The Slow Evolution of Bonnie Campbell’s Umbilicus
By Marysia McGilvray
Seven years ago, after a lifetime of working in fashion, sculpture, motion picture wardrobe, masks, and “wool everything,” Bonnie Campbell took a break from the pressures of deadline-based art. What she found in the space she carved out for herself was a philosophy of art creation based on taking it slow.
Granted, this was never to be a cessation of creating for Bonnie, for whom, in speaking with her, it is evident that “making stuff” is an immutable impulse and way of life, deadline or no.
In her casual jewelry-making an idea occurred to her to craft felted wool beads. Having worked in wool for fifty years, but never in felting, a new creative path beckoned as she was compelled to expand beyond beading to sculpture, felting large beach rocks, and then giant eggs. Although she had no exhibition end-goal in sight at the time, she reflects on the significance of the rocks as “‘Still life,’ but transformed into eggs, which are all about life,” signalling the beginnings of the varied creations that were to make up her collection and show of sculptures and cut canvas paintings, titled “Umbilicus.”
Inspired by her daughter’s pregnancy announcement, Bonnie’s eggs gave way to a proliferation of felted umbilical cords, wombs, and babies. The babies grew and became more active. “I completely followed the rhythm and pace that this led me to.” This proved to be a very valuable, internal, private undertaking. “It was about doing the best, making them the best they could be. Pace was important. I worked daily for seven years, and felted constantly.”
Bonnie, having always had an interest in health food and the slow food movement, discovered for herself a nourishing and meditative process of creating which she called “slow art.” She has since discovered that this term was simultaneously being developed in reference to a movement against rapid and mindless consumption of art, now embodied as Slow Art Days at galleries worldwide, where art is taken in by the public in no less than ten minutes per piece. For her, both the creation and consumption of art benefit from this approach.
“Art is important because it’s an exploratory process that helps us understand more about who we are. And we don’t really give it its due, we don’t give it the time that it deserves, so we don’t get the rewards of art in our life. We don’t go slowly, we don’t look carefully, we don’t listen intently. …Slow art requires your participation, requires that you engage with it.”

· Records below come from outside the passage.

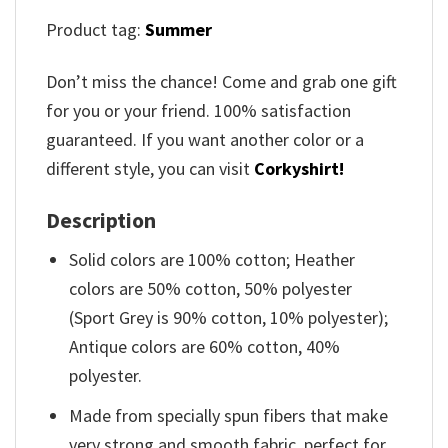
Product tag:
Summer
Don’t miss the chance! Come and grab one gift
for you or your friend. 100% satisfaction
guaranteed. If you want another color or a
different style, you can visit
Corkyshirt!
Description
Solid colors are 100% cotton; Heather
colors are 50% cotton, 50% polyester
(Sport Grey is 90% cotton, 10% polyester);
Antique colors are 60% cotton, 40%
polyester.
Made from specially spun fibers that make
very strong and smooth fabric, perfect for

In the presence of “Umbilicus,” one realizes how much art can tell the viewer, if one has the time and intention to listen. As a former counsellor with a particular interest in Jungian psychology, it is no surprise that Bonnie’s art is infused with symbolism and metaphor: Eggs, representing life, beginnings, fragility; wombs as places of magic and safety; the pelvis being both a container and a gateway into life; and women’s bodies, in Bonnie’s words, are simply “amazing, miraculous, beautiful.”
But she is reluctant to over-explain. Of importance to Bonnie is allowing space for the viewer to come to their own conclusions and find personal meaning from her art. “You want to be with the thing. Like a joke or magic trick, you don’t want people to explain it to you.”
For viewers who come to see Umbilicus, showing for the first time on Bowen Island, Bonnie hopes they will take the time to consider the works at the speed they were created: slowly.
Umbilicus is exhibiting at the Bowen Island Arts Council’s Gallery @ Artisan Square, July 19 – August 13, with an opening reception on July 22, 5-7pm.